Problem 5: Virtual groupthink. Actions: Intervene to ensure that all voices are heard; discourage an over-focus on shared information; embrace dissent.
Problem 6: Unfamiliar context. The uncertainty as to how long virtual working will last affecting motivation and resilience. Actions: Fundamental attribution error; celebrate small wins; re-focus your attention.
Problem 7: Work is now home. This causes people to fail to switch off or makes it harder to concentrate. Actions: A designated workspace; maximise home workspaces; discuss what works.
Problem 8: Maintaining motivation. Actions: Identify meaning at work; link meaning to own skills and abilities; use narrative or visuals to illustrate meaning.

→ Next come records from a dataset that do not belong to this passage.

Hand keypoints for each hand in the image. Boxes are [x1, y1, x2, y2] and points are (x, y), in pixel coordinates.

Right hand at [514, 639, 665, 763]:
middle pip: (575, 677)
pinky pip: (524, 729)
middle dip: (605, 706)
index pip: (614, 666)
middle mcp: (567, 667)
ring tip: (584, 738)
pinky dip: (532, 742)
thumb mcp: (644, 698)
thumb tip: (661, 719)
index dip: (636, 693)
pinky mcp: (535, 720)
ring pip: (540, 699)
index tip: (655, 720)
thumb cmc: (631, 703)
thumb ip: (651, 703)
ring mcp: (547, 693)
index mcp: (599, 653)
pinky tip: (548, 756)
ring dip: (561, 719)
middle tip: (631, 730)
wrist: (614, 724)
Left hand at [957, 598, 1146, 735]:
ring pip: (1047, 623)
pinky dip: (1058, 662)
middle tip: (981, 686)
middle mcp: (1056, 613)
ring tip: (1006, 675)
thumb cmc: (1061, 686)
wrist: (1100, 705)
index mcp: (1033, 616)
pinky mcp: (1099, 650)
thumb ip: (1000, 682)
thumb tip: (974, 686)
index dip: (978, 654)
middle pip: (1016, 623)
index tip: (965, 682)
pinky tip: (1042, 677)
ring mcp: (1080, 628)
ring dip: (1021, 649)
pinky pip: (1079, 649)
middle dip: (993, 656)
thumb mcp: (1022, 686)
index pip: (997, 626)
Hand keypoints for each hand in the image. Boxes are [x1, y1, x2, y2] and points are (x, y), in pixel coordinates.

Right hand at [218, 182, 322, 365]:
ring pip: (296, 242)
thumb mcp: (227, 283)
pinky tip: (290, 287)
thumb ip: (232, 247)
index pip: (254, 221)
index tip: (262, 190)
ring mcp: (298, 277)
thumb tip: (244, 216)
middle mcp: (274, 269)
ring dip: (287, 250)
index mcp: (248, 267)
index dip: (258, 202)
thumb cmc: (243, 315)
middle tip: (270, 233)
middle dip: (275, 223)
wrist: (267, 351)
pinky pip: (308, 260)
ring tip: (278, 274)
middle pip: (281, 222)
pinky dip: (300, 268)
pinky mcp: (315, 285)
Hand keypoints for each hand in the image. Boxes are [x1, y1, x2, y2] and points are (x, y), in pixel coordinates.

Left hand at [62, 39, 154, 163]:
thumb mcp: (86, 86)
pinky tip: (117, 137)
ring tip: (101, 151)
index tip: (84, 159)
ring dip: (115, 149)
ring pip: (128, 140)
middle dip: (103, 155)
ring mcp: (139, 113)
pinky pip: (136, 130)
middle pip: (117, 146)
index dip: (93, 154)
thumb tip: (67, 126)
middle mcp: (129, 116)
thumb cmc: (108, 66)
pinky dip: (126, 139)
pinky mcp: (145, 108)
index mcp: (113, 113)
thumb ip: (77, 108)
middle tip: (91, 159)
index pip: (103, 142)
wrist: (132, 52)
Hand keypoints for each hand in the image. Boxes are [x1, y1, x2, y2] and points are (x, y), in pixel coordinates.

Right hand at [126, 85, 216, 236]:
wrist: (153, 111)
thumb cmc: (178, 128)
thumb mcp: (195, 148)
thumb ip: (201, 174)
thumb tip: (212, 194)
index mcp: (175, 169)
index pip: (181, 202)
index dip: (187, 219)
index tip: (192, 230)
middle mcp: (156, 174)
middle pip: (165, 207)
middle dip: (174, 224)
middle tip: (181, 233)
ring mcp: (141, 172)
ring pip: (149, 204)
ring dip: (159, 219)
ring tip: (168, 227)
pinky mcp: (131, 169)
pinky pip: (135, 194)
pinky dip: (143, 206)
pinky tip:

Problem 9: Beware of illusory correlation. Actions: Confidence is not competence; quality over quantity; don’t log every ball that gets dropped.
Problem 10: Re-start with inclusion. Actions: Stay connected to customers and clients; speak to a different type of shareholder, client and customer; create post-COVID-19 priorities.
Dr Lordan commented: “As well as leading to more creative and innovate solutions that benefit the bottom line, enhanced inclusion can maintain employee morale during lock-down, allowing firms to re-start from a better place when the COVID-19 response is over.”
The Inclusion Initiative is a three-year innovative partnership programme bringing together research and practice to build more inclusive work environments.
Andrew Bailey, Governor of the Bank of England, commented: “Inclusion is a pressing issue for all organisations, and rightly so. We need to understand and reflect the society we serve. Yet, all of us have experienced the frustration of well-intended initiatives that do not achieve their aims. I welcome this work by the LSE Inclusion Initiative which should help us to improve our ability to tackle inclusions.”